No major events.
1530 – Ivan Vasilyevich is born in Russia to Grand Prince of Moscow Vasili III and Elena Glinskya. When Ivan was just 3 years old, he succeeded his father as Grand Prince of Moscow, after Vasili’s sudden death. In 1547, he was crowned as Tsar of all the Russia’s as Ivan IV. Throughout his reign, he was able to successfully navigate political changes in his nation, however, his economic policies were disastrous for Russia. It would be his harsh nature and quick temper that helped give him the nickname “Ivan the Terrible”. At one point in 1581, his temper got the best of him, and he hit his son, also named Ivan, over the head with a staff, killing the young man. This left his younger son, Feodor, as his heir. Ivan had also been married eight times, and through his children with his first wife, Anastasia Romanovna, the Romanov family would come to rule Russia.
1707 – Louis I of Spain is born in Madrid as the son of King Phillip V and Maria Luisa of Savoy. In 1722, Louis was forced to marry the French Princess Louise Elisabeth d’Orleans. The marriage was unhappy, there would be no children, and Louise was said to be so unhappy, she would refuse to see her husband. His father abdicated in 1724, but Louis’ reign would be short lived, as he died of smallpox just 7 months later. Phillip, his father, returned to the throne.

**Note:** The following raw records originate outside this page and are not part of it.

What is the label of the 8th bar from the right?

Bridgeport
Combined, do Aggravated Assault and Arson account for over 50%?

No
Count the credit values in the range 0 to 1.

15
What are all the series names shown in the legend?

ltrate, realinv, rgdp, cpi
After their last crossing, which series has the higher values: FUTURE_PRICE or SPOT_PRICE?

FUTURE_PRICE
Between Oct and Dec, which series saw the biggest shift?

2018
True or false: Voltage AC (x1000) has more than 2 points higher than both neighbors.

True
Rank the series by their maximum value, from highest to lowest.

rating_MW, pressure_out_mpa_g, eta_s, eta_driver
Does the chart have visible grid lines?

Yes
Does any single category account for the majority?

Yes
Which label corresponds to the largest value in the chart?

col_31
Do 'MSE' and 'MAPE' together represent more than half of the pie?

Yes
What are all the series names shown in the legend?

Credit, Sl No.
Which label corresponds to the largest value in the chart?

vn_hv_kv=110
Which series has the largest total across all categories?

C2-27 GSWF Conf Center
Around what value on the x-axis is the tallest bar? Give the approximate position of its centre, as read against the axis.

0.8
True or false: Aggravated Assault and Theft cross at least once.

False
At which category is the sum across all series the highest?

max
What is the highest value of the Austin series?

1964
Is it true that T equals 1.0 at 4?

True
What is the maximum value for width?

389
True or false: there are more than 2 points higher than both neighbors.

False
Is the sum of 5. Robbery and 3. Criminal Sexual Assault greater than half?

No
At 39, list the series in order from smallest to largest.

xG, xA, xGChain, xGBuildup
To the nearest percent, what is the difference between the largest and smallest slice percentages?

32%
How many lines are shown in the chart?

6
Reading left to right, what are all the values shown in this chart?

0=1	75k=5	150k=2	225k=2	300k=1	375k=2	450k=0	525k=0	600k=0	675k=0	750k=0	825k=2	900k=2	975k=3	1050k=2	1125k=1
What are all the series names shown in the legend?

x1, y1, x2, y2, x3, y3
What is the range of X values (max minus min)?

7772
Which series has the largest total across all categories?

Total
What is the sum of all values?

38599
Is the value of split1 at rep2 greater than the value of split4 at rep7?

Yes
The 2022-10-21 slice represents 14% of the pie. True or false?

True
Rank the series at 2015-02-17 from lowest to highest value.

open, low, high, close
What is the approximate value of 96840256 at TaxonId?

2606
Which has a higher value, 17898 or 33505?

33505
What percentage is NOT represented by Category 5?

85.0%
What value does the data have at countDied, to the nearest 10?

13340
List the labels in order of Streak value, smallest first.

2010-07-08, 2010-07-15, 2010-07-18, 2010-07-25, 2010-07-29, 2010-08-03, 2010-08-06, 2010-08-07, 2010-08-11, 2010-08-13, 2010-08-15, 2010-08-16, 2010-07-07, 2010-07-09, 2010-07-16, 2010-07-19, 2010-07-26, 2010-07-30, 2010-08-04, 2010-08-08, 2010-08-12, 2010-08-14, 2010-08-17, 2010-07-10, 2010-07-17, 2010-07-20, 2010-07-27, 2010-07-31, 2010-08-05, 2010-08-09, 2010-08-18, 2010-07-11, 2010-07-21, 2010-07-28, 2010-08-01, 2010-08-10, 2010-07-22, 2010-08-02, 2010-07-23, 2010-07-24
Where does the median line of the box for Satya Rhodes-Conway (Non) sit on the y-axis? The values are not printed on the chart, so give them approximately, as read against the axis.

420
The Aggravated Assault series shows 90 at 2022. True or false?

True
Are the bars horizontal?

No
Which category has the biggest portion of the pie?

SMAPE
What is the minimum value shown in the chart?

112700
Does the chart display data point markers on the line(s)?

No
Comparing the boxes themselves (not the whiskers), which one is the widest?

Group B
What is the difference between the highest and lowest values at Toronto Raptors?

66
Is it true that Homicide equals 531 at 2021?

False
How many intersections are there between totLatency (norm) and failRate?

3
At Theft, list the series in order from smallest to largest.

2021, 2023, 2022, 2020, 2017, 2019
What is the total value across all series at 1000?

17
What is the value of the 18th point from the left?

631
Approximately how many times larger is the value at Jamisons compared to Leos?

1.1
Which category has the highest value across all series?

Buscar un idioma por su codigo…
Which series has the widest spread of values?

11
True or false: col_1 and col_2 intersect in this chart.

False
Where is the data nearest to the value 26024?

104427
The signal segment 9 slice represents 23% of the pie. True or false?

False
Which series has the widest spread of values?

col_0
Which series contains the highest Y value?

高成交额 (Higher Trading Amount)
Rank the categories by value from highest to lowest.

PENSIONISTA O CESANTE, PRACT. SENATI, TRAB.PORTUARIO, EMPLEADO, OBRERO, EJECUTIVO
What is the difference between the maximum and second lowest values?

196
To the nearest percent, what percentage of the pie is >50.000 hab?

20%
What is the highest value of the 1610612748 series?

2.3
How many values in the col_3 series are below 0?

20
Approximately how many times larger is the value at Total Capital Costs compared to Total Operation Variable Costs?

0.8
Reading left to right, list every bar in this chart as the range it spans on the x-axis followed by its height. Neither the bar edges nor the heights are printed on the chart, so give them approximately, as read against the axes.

1786 – The future Ludwig I of Bavaria is born to Maximillian I Joseph and Augusta Wilhelmine of Hesse-Darmstadt. He succeeded his father in 1825 and ruled until his abdication in 1848. In 1810, he married Therese of Saxe-Hildburghausen, and the following celebration was the first Oktoberfest. His policies got more and more repressive as time went on, until revolution struck and forced him to abdicate. His remaining years were spent on cultural projects and buildings, during the reign of his son, Maximilian II.
1845 – Ludwig II of Bavaria is born in Munich. He was the eldest son of Maximilian II of Bavaria and Marie of Prussia. He became King at age 18, after his father died suddenly in 1864. His youth and dashing good looks made him very popular. Ludwig was a great patron of the arts, including composer Richard Wagner. He also began construction on palaces throughout Bavaria, including the famed Neuschwanstein Castle, which he paid for out of his own pocket. However in 1886, he was deposed by his ministers, who had him declared insane by doctors who never examined him. The day after he was moved, he was found dead in waist deep water, with no water in his lungs. He was 40 years old at his death, childless, and succeeded by his actually insane brother, Otto, with their uncle as regent.
1270 – King Louis IX of France died in Africa while fighting on the Eighth Crusade. He was the son of Louis VIII and Blanche of Castile, and became King in 1226. Louis was later canonized by the Catholic church and he is he only French king to be Sainted. Because of his veneration, he is pictured as the quintessential Christian monarch, and many cities, including the American city of Saint Louis, Missouri.
1482 – Margaret of Anjou dies in France at age 52. She would be married to Henry VI of England in 1445. The would have one son, called Edward of Westminster. Margaret also became one of the principal figures in the War of the Roses, when she acted as regent for her husband during his bouts of mental instability. She helped to lead the Lancastrian forces before her husband’s overthrow, and after his restoration in 1470. However, after the defeat of the Lancasters in 1471. She was captured and later ransomed back to France. She was vilified throughout most of history and even referred to as a “She-wolf of France” by Shakespeare in the plays about her husband.
1699 – Christian V of Denmark died in Copenhagen.He was the son of Frederick III and Queen Sophie Amalie and the father of the future Frederick IV. He was quite popular with the common people for allowing them into state service. Christian is considered to be one of the more poorly educated Danish kings, a title which he seemed to be okay with. He lists his primary interests in his memoirs as “hunting, love-making, war and maritime affairs”.
1942 – Prince George, Duke of Kent is killed in battle during World War II. He was the son of King George V and Queen Mary. He was the younger brother to Edward VIII and George VI, and thus the paternal uncle to Queen Elizabeth II. He was given the title Duke of Kent in 1934, and it would pass to his son, Prince Edward, at his death.